Может, так жарко с непривычки? За четыре года забыли о тепле, мечтали о нем. Правда, летом сорок второго в Мурманске было на диво тепло, несколько дней даже купались — не в Кольском заливе, в озерке каком-то. Но потом было не до купаний: в жаркий и ветреный день налетело около сотни «юнкерсов», «хейнкелей», «мессершмиттов», сожгли город. Потом, разведав, что порт все же уцелел, фашистские стервятники со злобной методичностью, не давая передышки (полярный же день), бомбили его. И жарко было не от солнца — от огня.
Прошлое лето на Кольском полуострове не радовало теплом, все время, можно сказать, спали в шинелях. Да и в Кандалакше в этот первый летний месяц не погрелись ни разу.
И вдруг — столько солнца! Как в Крыму. Не представлял, что в Карелии бывает так жарко. Странно устроен человек: радоваться нужно, а некоторые уж брюзжат, недовольные.
Офицеры стянули со снарядных ящиков брезент — «Черт их не возьмет, снаряды, не расплавятся!» — и на носу баржи установили тент. Под ним и сидим.
Лежим. Все. Кроме Шаховского. Где он?
Рядом с нами — маленький тент. Под ним лазарет: двое раненых с буксира, с ними Пахрицина и санинструктор третьей батареи. Видели
— Видели? Видели? Она поцеловала ему руку.
Кто-то еще засмеялся.
Дошло до меня. Вспомнил Лиду, ее страх и… понял, осознал глубину ее чувства. И своего. Прав был Колбенко там, в Медвежьегорске, решив, что я раскричался в доме в испуге за нее, за Лиду. Вспомнился ночной разговор с Пахрициной. Я понимал ее, тронула нежность женщины. Разозлившись на бездушного лейтенанта, сказал Трухану:
— Нечего выскаляться.
— Ручку — князю… Хи-хи…
— Заткнись!
— Ты что, комсорг?
Остальных офицеров, кто не успел уснуть, тоже удивила моя грубость — знали, мне это совсем не свойственно, я, как никто, деликатен с любым бойцом, не только со своими коллегами — офицерами. К тому же я младший по званию. Между прочим, от любого другого Трухан проглотил бы и не такое, особенно от старшего, сам был крикун и матюжник. А тут полез в бутылку:
— Нашелся мне идейный поводырь. Дьяк дивизионный!
Смысл нашего шепота — из-за чего! — видимо, дошел до Шаховского, он ушел куда-то на корму баржи.
Трухан как легко завелся, так быстро и успокоился. Храпит на всю баржу.

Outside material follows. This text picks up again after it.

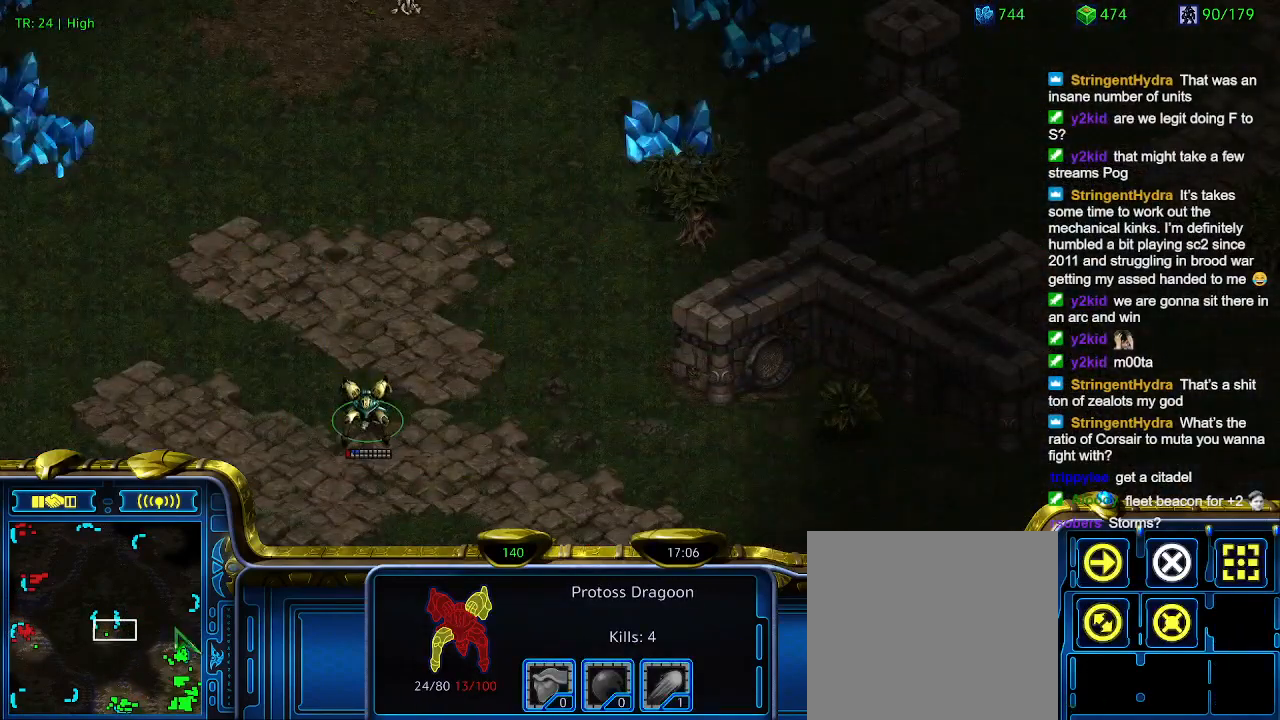
{"keys": [], "events": []}
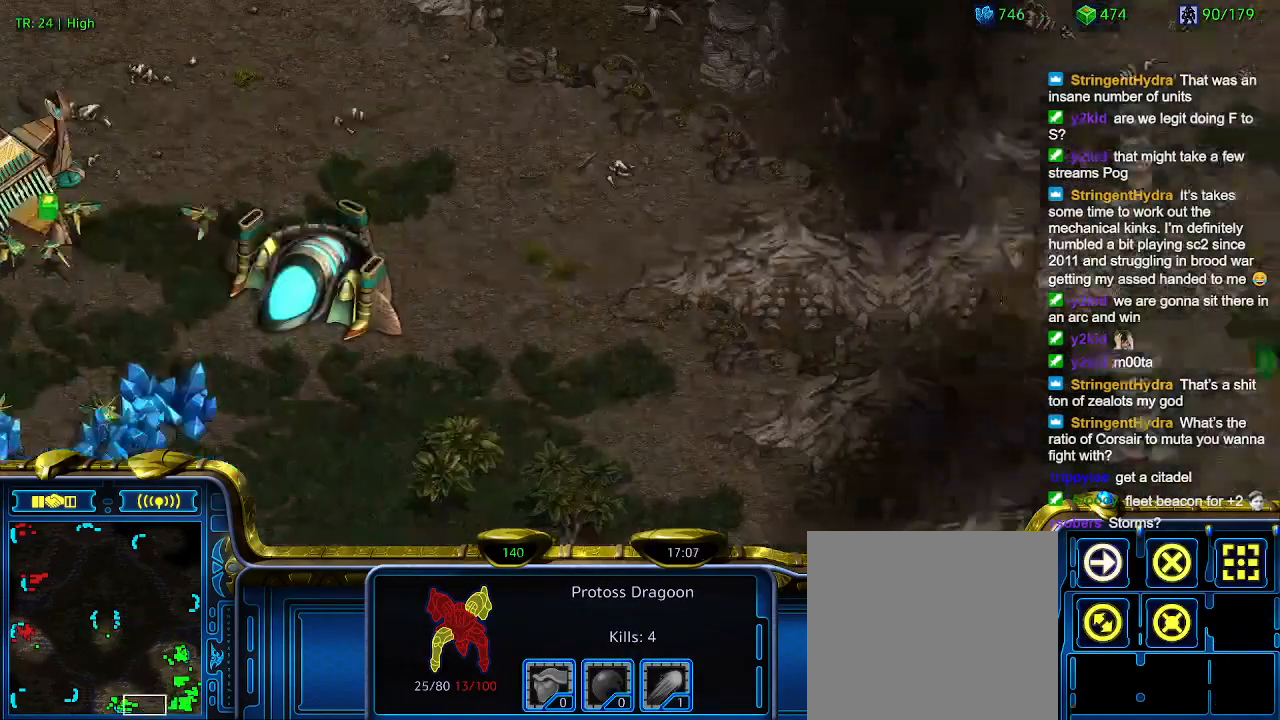
{"keys": [], "events": []}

Удивительно, как легко люди засыпают! Неужели их ничто не волнует? А я ночью, может, едва часок покемарил. И сейчас не могу уснуть. Раздумья. Переживания. Радостные и грустные. Простые и сложные. Лида… Просто разве? Ох, непросто. Для кого? Для нее? Для меня? А почему непросто? Мудрый Колбенко: «И люби. Люби. Плюнь на то, кто что скажет!» Парторгу с высоты его опыта все просто… Нет, и ему непросто. А у Пахрициной? Тот же проницательный Колбенко как-то серьезно сказал: «Не любит князь ее».

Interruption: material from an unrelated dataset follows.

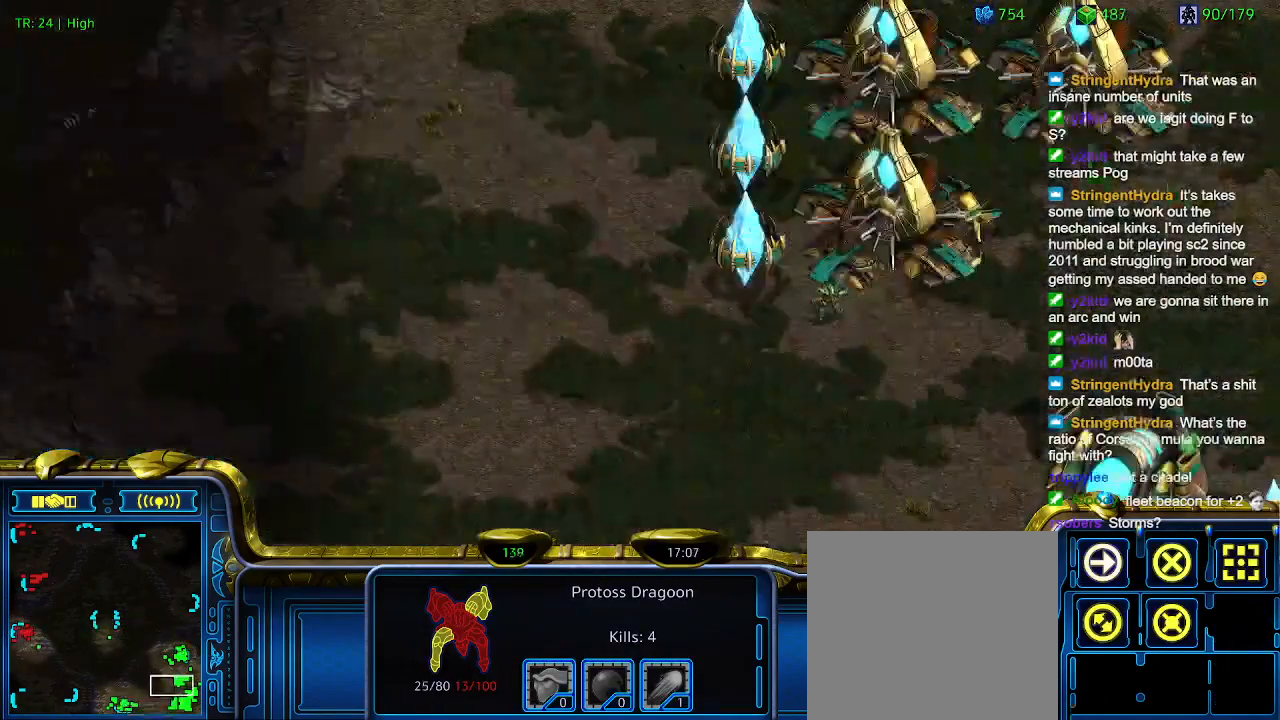
{"keys": [], "events": []}
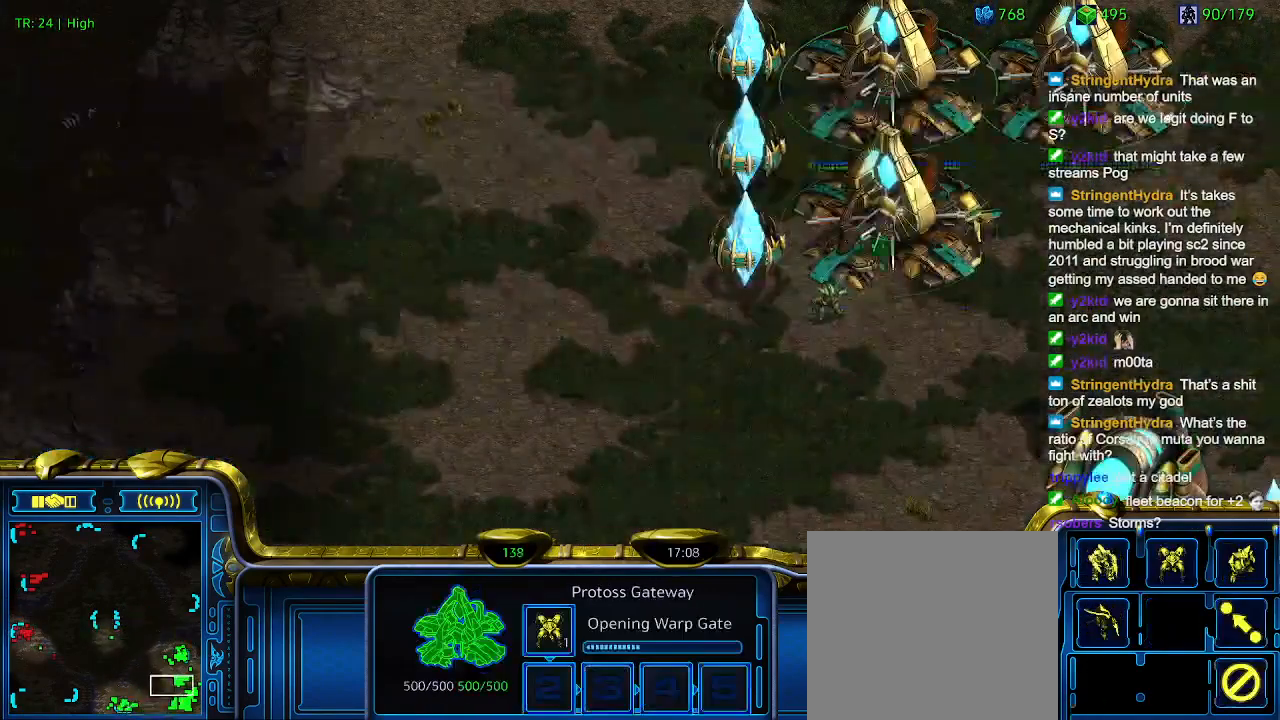
{"keys": [], "events": [[233, "q", "down"], [333, "q", "up"], [433, "a", "down"], [500, "a", "up"]]}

Вспомнилось это, и стало до боли жаль женщину, к которой я относился явно несправедливо. До сегодняшней ночи. Вон с какой материнской заботой поит она тяжело раненного кочегара, мальчика. Меняет и меняет примочки на его голове. Странно и обидно мне, что ни Савченко, командир третьей, возглавлявший эту баржу, ни добрый Кузаев, ни умный Шаховский, ни сама Пахрицина не подумали перевести раненых на первую баржу, чтобы быстрее доставить в госпиталь. Нет. Любовь Сергеевна это поняла, когда мы с ней поднялись на искалеченный буксир. Но было поздно: буксир и баржа быстро отдалялись. Спешили, чтобы быстрее вернуться за нами. Кузаева можно понять: полдивизиона оставил посреди озера.